Anger is a natural human response, just like any emotion. Everyone gets upset sometimes, but if it seems as though irrational ire is affecting work, relationships, and health, consider these six simple solutions to common anger management issues.
Problem: Reactions are immediate and heated.
Solution: Wait about 5-10 seconds before responding. After a moment to breathe, be sure to really listen to what the other person said. Then, once a certain amount of calmness has returned, choose the words to express the reasons for being upset rather than letting knee-jerk reactions dictate any responses.
Problem: Needing to win an argument.
Solution: Relationships with people are more important than winning an argument. Words are powerful, and despite the old adage, they can hurt. Consider how the relationship with this person will be affected by what is said, and whether it’s really worth it to say something out of anger. Remember to build bridges with conversation rather than walls.

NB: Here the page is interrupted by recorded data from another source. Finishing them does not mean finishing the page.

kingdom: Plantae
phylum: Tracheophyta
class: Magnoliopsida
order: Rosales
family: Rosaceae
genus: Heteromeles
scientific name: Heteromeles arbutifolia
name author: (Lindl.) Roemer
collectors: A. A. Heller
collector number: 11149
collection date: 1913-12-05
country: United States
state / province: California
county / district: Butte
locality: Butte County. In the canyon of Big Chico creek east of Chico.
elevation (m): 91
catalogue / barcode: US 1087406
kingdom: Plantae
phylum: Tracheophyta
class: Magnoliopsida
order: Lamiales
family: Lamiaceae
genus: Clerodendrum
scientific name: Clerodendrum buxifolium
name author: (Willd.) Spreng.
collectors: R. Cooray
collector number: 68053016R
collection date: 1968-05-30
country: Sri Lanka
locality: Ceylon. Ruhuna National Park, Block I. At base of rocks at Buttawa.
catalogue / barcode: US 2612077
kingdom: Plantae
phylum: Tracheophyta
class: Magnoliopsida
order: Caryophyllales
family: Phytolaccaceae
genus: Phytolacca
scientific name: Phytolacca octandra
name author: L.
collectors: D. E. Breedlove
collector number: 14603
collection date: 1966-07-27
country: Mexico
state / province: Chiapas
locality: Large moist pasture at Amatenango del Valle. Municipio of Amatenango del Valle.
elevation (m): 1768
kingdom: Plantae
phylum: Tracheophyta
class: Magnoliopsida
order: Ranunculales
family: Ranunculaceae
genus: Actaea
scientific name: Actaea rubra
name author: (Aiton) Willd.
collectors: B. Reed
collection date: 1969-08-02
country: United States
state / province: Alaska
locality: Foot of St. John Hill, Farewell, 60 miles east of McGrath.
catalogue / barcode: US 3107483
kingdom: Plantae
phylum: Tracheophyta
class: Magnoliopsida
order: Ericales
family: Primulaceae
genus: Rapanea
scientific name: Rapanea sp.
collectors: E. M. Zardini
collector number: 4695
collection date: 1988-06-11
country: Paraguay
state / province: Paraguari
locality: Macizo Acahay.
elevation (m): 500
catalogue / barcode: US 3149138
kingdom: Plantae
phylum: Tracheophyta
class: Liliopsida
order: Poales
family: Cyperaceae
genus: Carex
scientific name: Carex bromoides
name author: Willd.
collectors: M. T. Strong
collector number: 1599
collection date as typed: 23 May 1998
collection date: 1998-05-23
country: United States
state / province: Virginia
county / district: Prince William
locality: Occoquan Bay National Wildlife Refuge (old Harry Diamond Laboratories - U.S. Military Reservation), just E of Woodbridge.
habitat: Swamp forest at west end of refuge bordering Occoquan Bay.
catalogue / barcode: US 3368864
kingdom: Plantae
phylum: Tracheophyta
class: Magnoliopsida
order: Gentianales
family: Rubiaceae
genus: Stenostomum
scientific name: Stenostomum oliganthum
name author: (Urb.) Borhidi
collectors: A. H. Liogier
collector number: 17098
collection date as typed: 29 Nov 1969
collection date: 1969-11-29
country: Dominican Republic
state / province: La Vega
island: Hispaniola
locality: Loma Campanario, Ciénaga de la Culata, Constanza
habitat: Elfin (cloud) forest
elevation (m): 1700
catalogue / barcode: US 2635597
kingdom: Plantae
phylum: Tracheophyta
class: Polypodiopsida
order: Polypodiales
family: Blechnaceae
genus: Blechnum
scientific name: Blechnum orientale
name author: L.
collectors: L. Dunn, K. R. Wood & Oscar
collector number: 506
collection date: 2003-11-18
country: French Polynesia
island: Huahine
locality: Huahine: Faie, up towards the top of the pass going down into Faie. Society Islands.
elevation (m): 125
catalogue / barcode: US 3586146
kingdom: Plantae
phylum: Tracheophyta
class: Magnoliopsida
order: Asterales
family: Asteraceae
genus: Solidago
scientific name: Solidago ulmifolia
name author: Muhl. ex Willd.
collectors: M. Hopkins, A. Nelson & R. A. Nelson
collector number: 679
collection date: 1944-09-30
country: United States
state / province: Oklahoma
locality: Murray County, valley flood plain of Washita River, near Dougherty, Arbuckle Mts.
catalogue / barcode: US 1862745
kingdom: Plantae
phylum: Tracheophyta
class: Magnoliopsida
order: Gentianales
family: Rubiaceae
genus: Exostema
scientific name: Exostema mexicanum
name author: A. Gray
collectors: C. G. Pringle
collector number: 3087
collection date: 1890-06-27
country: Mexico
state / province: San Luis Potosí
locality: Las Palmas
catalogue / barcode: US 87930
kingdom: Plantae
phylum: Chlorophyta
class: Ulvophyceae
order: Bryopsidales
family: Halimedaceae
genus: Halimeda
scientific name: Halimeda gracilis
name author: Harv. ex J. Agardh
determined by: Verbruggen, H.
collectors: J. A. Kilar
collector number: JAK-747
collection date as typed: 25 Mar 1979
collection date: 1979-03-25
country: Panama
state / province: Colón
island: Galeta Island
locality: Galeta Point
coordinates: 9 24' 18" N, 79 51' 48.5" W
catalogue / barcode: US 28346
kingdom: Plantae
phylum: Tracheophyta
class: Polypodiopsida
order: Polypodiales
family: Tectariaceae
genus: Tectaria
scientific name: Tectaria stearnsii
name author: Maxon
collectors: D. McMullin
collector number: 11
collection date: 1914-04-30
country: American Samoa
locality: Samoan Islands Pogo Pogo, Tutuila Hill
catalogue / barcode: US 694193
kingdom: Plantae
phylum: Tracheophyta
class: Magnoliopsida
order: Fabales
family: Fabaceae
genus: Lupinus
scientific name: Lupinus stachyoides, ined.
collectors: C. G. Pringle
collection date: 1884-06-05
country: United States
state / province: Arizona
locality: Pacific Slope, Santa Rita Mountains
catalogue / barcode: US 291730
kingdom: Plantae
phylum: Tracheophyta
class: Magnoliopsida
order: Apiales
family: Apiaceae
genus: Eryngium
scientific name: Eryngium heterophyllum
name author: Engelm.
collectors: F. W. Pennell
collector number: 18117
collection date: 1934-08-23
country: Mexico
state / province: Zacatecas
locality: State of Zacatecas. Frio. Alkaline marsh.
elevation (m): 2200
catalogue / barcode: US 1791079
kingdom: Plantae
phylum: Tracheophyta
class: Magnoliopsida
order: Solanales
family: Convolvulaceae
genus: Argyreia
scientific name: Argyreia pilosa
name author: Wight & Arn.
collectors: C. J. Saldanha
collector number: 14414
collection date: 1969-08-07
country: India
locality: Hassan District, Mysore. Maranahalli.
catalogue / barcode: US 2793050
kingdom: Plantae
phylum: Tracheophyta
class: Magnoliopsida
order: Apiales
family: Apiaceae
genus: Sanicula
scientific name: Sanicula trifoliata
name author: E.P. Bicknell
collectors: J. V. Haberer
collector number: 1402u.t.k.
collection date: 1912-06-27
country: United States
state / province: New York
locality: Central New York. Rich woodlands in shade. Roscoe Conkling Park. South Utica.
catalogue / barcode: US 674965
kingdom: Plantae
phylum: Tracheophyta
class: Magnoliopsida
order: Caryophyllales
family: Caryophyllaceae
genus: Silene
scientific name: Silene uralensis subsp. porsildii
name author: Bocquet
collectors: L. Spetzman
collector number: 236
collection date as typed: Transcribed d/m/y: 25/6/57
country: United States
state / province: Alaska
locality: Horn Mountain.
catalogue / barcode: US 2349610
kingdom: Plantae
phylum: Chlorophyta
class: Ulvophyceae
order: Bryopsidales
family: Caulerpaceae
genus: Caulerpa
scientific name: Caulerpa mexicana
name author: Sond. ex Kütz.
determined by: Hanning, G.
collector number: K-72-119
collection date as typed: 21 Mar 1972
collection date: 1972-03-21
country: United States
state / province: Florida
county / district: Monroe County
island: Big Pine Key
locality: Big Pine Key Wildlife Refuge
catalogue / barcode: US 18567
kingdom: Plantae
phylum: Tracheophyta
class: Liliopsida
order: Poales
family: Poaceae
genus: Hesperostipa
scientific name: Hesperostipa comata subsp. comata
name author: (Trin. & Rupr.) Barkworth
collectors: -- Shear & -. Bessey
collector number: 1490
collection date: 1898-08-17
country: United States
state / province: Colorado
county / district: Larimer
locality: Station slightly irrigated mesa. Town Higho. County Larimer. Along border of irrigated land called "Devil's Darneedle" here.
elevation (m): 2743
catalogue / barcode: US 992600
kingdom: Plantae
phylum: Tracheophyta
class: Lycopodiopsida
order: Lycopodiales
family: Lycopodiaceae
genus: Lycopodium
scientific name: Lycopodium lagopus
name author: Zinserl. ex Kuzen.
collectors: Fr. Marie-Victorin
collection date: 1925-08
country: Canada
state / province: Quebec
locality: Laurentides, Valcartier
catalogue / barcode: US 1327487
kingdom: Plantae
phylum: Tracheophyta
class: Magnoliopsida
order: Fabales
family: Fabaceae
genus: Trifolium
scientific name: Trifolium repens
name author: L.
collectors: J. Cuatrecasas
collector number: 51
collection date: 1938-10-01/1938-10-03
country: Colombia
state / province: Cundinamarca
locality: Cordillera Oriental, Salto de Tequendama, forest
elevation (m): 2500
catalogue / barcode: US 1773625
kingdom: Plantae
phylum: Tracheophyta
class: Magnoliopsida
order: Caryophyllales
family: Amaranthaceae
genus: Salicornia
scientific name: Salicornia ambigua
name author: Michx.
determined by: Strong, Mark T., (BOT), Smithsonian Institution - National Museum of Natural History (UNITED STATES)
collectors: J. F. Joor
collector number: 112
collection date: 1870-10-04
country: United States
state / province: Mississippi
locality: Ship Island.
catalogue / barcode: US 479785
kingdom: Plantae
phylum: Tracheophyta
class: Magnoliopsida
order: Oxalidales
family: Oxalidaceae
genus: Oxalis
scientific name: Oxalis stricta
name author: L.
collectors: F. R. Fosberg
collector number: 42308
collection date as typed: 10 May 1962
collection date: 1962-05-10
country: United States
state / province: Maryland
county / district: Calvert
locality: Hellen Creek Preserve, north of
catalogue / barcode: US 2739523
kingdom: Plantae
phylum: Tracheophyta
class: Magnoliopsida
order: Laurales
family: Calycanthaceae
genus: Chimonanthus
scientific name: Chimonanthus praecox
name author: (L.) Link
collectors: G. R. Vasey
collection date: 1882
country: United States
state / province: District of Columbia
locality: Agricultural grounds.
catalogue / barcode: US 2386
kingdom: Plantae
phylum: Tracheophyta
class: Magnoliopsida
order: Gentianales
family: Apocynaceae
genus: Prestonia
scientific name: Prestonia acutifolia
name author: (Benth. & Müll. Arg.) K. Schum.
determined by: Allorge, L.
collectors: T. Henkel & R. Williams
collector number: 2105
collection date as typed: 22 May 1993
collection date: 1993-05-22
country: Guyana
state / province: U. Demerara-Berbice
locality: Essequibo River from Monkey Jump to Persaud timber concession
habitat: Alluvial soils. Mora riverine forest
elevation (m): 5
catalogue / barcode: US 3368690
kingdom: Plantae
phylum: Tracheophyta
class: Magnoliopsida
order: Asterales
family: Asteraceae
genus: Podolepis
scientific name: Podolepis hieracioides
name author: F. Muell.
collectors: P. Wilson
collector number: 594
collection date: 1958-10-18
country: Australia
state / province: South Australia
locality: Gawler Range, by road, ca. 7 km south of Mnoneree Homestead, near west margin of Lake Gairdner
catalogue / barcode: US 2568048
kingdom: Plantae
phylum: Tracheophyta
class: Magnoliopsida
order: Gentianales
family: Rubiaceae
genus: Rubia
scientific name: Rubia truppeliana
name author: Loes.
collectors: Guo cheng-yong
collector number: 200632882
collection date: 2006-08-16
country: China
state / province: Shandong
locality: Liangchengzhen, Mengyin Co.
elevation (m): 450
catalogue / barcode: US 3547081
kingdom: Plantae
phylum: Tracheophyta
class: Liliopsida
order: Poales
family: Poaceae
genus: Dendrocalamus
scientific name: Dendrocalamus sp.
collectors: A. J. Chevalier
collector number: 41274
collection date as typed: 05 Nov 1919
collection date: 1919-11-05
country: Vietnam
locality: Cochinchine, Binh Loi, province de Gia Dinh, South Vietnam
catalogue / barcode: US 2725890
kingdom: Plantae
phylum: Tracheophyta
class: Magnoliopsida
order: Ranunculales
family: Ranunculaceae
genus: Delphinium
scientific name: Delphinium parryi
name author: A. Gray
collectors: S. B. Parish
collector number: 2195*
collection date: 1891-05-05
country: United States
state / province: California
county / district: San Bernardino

Problem: Feeling physically strained or ill due to anger.
Solution: These are normal reactions to anger. Anger triggers a fight-or-flight response to drastically increase adrenaline levels. Common symptoms are upset stomach, rapid breathing, sweaty palms, or tension. Pay attention to your body. Try going for a brisk walk or jog, taking a warm bath, stretching or massaging out tension, and taking deep breaths.
Problem: Finding things to be angry about.
Solution: With the bad comes the good. Find the positive aspects of a situation (there are positives!). Put anger into context: In five years, will this issue still matter? If not, it might not be worth getting angry about.
Problem: Taking personal offense to others’ comments.
Solution: Most of the time, people are not intentionally trying to hurt others. They may have differing opinions, but it is rarely a personal attack. Instead of getting upset, try to start a conversation. Focus on “I” statements – “I feel disappointed because I worked hard on that project” rather than “You are always so critical of me.” Forgive people for their mistakes to help dissipate anger.
Problem: Getting upset over every minor issue or exploding when it’s ‘the last straw.’
Solution: When it seems as though there’s no real reason for getting angry, it could be a sign that there are deeper reasons for being upset. Deep, perpetual anger is often grounded in an event of the past. Take time to understand the real reasons, and then talk to someone about it or write it in a private journal.